I also would not fault the Dean for declining to pursue discipline over the incident since this occurred in a private residence. However, I take a harsher view of disruptions of classes and public events. The protesters can demonstrate outside of a room or a hall to express their opposition to a speaker. What they cannot do is prevent others from speaking or hearing opposing views. Those responsible for such disruptions should be suspended or, for repeat offenders, expelled.

Regrettably, the scene that unfolded at the home of Dean Chemerinsky will be viewed by many as a triumph rather than an embarrassment for their cause. Disruption has become the touchstone of protests in higher education. At the same time, schools like UCLA have paid “activists-in-residence” or now bestow degrees in activism.

We now have a culture of disruption that has been consistently fostered by academics and administrators on our campuses. When asked “why the home of a dean?,” these students would likely shrug and answer “why not?”

In that sense, this is the ultimate example of the chickens literally coming home to roost. These students have been enabled for years into believing that such acts of disruption are commendable and that others must yield in the cancellation of events. For weeks, they demanded that these dinners be halted despite other students wanting to attend. In that sense, the appearance in an actual home is alarming, but hardly unexpected in our current environment.

For students such as Afaneh, it is just part of  “the privilege of being in spaces” to continue one’s activism.

→ Requirement A:
According to the commentary, what should happen to those responsible for disrupting classes and public events?

Stored data:

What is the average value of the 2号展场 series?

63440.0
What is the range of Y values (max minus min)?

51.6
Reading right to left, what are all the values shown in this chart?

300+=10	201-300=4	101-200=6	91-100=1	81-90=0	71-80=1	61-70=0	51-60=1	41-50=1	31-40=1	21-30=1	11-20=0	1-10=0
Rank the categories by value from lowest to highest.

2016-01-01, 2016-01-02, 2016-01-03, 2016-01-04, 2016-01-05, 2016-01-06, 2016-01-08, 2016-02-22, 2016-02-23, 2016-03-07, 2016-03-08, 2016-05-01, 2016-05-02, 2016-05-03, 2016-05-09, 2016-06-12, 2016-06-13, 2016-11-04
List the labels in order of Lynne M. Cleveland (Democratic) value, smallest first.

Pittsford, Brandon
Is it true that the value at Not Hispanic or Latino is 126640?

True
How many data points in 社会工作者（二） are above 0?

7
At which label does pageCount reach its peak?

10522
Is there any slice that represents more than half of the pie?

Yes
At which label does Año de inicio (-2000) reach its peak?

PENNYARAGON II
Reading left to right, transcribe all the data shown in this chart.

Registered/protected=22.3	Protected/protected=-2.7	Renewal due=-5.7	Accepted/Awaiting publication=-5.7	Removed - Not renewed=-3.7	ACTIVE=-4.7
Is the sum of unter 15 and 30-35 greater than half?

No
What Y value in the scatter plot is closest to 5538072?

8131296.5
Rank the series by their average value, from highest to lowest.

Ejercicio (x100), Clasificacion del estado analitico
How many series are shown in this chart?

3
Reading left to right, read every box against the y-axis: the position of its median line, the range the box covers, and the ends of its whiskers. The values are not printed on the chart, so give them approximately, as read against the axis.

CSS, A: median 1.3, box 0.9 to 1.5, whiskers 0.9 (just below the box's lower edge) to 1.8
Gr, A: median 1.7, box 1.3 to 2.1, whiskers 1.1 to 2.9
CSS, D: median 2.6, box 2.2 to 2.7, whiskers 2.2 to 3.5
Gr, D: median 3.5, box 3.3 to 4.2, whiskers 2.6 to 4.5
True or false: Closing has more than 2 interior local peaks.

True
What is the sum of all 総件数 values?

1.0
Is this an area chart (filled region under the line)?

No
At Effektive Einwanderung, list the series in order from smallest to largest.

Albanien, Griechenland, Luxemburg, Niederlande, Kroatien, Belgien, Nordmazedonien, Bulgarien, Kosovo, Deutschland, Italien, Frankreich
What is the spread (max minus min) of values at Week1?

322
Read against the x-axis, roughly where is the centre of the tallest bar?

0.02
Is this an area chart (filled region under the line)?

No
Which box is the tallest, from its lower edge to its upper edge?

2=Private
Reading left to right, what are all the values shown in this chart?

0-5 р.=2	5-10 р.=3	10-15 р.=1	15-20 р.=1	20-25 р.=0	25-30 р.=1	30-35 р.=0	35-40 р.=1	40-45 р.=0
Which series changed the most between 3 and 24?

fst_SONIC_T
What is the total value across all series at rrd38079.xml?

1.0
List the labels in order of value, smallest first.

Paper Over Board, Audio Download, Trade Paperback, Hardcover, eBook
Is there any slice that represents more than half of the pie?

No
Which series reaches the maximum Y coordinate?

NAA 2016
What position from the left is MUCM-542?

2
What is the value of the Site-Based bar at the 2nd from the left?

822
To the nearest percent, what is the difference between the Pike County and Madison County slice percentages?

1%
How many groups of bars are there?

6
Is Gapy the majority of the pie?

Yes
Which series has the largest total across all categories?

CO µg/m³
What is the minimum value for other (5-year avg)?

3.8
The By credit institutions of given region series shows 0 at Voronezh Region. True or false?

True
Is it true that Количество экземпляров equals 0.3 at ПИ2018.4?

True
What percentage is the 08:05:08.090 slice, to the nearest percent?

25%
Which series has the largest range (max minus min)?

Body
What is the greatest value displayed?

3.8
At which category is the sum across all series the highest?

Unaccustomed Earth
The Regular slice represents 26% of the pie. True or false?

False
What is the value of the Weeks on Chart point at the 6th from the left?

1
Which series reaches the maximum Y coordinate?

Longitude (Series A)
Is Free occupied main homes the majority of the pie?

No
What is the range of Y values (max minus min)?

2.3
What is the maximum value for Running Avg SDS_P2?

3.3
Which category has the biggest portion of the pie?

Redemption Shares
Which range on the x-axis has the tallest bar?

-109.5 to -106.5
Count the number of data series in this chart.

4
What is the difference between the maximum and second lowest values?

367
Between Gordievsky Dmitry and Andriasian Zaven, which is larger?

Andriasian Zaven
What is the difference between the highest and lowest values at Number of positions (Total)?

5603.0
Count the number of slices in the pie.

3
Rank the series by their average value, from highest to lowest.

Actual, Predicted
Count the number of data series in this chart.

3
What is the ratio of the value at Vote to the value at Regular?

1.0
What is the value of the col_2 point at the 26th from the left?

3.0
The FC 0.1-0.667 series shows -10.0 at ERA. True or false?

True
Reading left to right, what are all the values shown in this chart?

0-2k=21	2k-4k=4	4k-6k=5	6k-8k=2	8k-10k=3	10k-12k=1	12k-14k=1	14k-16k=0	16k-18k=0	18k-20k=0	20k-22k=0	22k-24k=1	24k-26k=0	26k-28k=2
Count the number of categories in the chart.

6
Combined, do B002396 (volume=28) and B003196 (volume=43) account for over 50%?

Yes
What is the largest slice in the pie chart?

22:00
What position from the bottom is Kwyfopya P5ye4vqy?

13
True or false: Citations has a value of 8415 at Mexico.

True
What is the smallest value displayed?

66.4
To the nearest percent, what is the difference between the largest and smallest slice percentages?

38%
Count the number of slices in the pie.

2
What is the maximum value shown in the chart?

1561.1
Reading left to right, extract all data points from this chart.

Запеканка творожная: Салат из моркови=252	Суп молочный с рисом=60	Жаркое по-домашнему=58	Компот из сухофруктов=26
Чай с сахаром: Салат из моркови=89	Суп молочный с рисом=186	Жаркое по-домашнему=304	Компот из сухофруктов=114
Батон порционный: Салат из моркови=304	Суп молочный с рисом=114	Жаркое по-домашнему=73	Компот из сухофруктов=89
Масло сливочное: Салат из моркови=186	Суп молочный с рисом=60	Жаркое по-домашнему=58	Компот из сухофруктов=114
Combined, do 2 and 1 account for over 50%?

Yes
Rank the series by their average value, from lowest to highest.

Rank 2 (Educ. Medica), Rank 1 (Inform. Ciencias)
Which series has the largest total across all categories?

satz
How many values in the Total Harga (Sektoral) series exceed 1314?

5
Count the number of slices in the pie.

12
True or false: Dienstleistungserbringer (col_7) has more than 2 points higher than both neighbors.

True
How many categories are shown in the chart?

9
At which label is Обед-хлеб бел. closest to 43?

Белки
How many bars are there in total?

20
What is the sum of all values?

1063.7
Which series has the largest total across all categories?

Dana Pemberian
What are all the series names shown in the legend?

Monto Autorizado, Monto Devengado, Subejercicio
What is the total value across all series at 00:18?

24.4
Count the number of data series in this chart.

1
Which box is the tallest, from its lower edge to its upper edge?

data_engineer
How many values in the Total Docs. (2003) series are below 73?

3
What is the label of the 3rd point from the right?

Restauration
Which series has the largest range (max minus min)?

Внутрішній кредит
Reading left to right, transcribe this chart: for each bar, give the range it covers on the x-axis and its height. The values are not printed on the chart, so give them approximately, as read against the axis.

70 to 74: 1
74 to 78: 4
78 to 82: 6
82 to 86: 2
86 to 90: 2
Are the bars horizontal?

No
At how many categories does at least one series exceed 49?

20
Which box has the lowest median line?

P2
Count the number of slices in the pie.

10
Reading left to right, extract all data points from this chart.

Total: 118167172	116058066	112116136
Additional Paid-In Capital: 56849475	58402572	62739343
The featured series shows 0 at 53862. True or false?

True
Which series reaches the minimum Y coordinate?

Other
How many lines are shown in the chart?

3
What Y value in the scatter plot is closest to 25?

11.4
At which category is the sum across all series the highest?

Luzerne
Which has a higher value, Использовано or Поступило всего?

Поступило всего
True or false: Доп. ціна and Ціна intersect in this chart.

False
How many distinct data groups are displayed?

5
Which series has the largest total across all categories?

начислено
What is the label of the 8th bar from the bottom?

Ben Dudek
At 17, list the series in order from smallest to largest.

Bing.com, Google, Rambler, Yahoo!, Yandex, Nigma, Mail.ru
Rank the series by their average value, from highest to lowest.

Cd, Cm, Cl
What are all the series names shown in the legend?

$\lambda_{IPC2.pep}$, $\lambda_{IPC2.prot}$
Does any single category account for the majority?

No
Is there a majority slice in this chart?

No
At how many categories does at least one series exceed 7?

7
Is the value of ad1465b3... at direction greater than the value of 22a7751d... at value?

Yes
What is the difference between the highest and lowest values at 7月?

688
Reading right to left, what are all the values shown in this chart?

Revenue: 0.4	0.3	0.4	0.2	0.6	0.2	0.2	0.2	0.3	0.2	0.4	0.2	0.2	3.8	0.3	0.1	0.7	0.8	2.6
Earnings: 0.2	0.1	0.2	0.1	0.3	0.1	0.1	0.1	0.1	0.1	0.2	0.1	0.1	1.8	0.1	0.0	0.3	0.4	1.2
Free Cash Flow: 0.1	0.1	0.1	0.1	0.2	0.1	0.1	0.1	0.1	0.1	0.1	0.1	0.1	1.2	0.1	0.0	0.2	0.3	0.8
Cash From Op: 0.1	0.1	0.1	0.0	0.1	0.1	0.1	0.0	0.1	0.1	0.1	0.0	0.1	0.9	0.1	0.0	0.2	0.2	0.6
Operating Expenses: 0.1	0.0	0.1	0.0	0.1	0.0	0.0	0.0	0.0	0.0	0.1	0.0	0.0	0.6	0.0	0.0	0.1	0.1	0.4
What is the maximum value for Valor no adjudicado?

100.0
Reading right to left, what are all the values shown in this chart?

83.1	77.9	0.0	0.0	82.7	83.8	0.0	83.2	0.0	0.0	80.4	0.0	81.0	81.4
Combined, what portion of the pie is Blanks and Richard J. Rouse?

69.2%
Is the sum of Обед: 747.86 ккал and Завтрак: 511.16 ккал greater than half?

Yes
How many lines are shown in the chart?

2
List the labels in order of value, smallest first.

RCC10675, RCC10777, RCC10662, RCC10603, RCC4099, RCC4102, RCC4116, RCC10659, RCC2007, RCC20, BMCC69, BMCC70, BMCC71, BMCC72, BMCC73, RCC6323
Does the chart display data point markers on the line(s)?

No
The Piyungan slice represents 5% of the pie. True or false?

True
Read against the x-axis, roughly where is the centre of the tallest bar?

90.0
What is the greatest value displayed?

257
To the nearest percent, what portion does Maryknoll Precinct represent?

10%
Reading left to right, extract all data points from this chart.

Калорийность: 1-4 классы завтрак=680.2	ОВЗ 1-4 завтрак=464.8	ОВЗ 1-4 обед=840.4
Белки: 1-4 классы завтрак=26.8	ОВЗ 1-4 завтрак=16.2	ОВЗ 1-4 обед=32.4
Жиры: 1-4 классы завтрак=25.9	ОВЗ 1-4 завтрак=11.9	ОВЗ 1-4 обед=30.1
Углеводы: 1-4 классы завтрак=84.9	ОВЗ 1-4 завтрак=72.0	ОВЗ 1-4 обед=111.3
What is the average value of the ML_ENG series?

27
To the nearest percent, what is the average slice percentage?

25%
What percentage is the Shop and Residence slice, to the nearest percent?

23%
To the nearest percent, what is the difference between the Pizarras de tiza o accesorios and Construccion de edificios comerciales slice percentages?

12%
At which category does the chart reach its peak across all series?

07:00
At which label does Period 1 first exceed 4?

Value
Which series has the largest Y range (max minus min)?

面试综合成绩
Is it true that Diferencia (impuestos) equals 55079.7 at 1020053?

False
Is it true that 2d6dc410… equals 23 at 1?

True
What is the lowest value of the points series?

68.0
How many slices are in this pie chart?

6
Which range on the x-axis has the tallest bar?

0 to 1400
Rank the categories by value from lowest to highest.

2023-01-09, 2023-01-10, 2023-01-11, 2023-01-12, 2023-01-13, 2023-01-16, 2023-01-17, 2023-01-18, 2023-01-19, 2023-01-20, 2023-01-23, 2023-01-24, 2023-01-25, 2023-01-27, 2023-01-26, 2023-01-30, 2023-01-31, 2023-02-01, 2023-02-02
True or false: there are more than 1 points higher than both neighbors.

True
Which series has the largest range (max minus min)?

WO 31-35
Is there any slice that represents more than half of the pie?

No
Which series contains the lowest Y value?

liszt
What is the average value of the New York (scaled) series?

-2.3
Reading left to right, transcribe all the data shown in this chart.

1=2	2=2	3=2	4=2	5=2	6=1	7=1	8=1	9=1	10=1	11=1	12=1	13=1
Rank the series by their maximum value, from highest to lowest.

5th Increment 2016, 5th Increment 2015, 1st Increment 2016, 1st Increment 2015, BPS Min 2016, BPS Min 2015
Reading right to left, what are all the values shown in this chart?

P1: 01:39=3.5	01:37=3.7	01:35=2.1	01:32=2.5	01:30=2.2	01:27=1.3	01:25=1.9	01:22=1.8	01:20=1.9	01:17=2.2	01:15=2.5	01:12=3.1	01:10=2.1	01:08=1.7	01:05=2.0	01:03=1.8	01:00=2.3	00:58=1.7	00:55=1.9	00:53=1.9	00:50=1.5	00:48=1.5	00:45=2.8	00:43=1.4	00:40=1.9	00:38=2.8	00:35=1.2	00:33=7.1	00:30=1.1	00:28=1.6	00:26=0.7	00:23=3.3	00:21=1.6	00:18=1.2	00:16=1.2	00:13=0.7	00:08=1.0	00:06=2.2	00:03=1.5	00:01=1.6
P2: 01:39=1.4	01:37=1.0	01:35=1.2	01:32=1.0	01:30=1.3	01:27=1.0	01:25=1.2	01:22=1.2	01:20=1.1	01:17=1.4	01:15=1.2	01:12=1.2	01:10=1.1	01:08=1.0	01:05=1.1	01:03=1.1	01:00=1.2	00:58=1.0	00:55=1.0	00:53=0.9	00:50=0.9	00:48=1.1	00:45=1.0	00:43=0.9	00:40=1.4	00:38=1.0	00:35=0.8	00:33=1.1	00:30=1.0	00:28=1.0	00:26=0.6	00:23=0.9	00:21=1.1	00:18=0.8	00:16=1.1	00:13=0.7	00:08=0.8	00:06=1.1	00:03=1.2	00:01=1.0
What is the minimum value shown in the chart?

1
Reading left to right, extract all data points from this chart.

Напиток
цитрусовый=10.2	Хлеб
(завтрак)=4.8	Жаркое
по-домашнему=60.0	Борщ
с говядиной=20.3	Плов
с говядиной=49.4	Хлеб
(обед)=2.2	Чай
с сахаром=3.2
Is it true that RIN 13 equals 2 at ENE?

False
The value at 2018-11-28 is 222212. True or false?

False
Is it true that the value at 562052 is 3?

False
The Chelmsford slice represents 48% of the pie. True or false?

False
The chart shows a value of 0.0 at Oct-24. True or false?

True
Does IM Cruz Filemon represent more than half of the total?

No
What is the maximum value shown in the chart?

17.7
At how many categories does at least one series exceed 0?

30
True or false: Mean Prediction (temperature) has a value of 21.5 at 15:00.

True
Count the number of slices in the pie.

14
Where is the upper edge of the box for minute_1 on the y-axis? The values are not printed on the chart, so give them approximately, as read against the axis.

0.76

→ Requirement B:
Within the stored data rows, turn the stretch from the line containing "2016-06-12, 2016-06-13, 2016-11-04" through the line containing "Is it true that the value at Not" into a JSON list of strings, with one string for each line and blank lines omitted.

→ Expected output A:
They should be suspended or, for repeat offenders, expelled.

→ Expected output B:
[
  "2016-01-01, 2016-01-02, 2016-01-03, 2016-01-04, 2016-01-05, 2016-01-06, 2016-01-08, 2016-02-22, 2016-02-23, 2016-03-07, 2016-03-08, 2016-05-01, 2016-05-02, 2016-05-03, 2016-05-09, 2016-06-12, 2016-06-13, 2016-11-04",
  "List the labels in order of Lynne M. Cleveland (Democratic) value, smallest first.",
  "Pittsford, Brandon",
  "Is it true that the value at Not Hispanic or Latino is 126640?"
]